## TEXT PASSAGE
As her soccer career ends, medical school beckons
After three years as one of the top collegiate soccer defenders in the country – and three straight years of earning First-Team Pac-10 All-Academic honors – ASU's Liz Harkin is hanging up her soccer cleats and heading for medical school.
The Granite Bay, Calif., senior is graduating Dec. 16, having wowed an expert panel with a top-notch honors thesis on the challenges facing emergency medicine in the United States.
Graduation will be the last item on an impressive collegiate checklist for the high-achieving Harkin:
• Maintain a 3.82 GPA
• Complete a summer internship at Mayo Clinic
• Win a World Cup gold medal on the 2008 Under-20 Women’s National Team
• Earn tryouts at the Under-23 National Team and professional team FC Gold Pride
• Get a good score on her MCATs
She has decided to end her career as a soccer player to focus on medicine. While she waits to hear back from several medical schools, she’s staying involved in soccer by coaching two Under-12 girls teams for the Ahwatukee Foothills Soccer Club.
Harkin defended her honors thesis at Barrett, the Honors College, before a committee of two faculty members and one physician in November. She discovered that major challenges in emergency medicine include the lack of accurate, consistent data sources on emergency room utilization; a lack of infrastructure; and the culture of emergency medicine itself.
“We were uniformly impressed with the rigor and quality of her analysis, and the thoughtfulness Liz brought to bear,” said Jason Robert, associate professor in the School of Life Sciences who was on the committee. “She exhibits an expansive inquisitiveness and critical edge, which together helped her develop a fascinating honors thesis. She combined a careful literature review with a quantitative assessment of data at the state and national levels.”
Harkin’s major at ASU is biology and society, a program in the College of Liberal Arts and Sciences which explores bioethics, policy and the foundations and history of bioscience. She says she wanted a broader pre-med education than just science and technology – she wanted a foundation for how to deliver care, and how to communicate the ideas behind science.
She developed an affinity for caring for people with medical conditions through her special relationship with her 18-year-old brother, who has Down syndrome. She grew up hearing about defibrillators and pacemakers from her father, who was in cardiology equipment sales.
A decisive factor was getting into the Barrett at Mayo Program, a partnership that offers ASU honors students summer internships at the Mayo Clinic in Rochester, Minn. She got to watch open-heart surgeries, do case studies with pathologists and shadow doctors in clinical settings.
“A career in medicine is my ultimate goal,” says Harkin. “I came to ASU because it provides the best of both worlds, challenging me both academically and athletically.”
She’s looking forward to some relaxation with friends and family in the spring before starting medical school. After four and a half years of intense work in the classroom and on the field, she’s earned it.

## DATA SHOWN
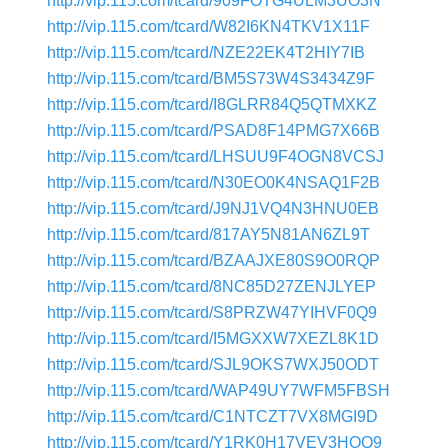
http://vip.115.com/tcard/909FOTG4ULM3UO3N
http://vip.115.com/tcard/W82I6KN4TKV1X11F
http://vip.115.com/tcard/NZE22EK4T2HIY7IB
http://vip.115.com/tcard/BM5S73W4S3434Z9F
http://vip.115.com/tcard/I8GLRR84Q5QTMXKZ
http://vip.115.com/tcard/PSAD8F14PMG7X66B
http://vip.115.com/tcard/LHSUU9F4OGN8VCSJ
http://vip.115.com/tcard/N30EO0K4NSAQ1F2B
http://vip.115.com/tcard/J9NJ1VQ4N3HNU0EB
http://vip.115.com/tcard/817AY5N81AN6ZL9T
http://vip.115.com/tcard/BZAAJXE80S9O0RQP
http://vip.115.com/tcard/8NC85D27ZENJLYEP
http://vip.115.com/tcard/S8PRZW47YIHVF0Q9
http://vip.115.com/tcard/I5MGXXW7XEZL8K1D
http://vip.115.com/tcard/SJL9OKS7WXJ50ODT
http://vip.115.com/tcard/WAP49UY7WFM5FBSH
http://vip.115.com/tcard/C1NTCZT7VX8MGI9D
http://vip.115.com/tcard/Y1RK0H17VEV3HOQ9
...
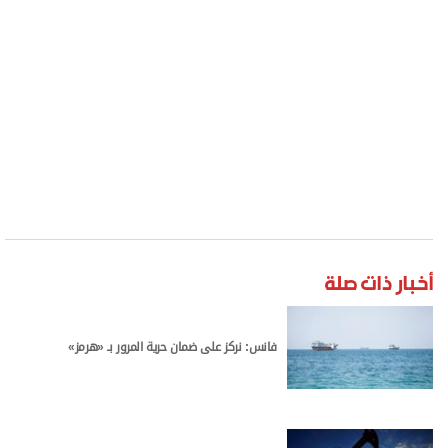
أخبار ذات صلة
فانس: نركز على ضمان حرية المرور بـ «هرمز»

## ACTIVITY
Turn the paragraph in the article about Liz Harkin that begins "Harkin defended her honors thesis" into a short list that keeps its main facts. You won't need the lines to do this.

## TASK ANSWER
- In November, Harkin defended her honors thesis at Barrett, the Honors College.
- Her committee was two faculty members and one physician.
- She found these major challenges in emergency medicine:
  - a lack of accurate, consistent data sources on emergency room utilization
  - a lack of infrastructure
  - the culture of emergency medicine itself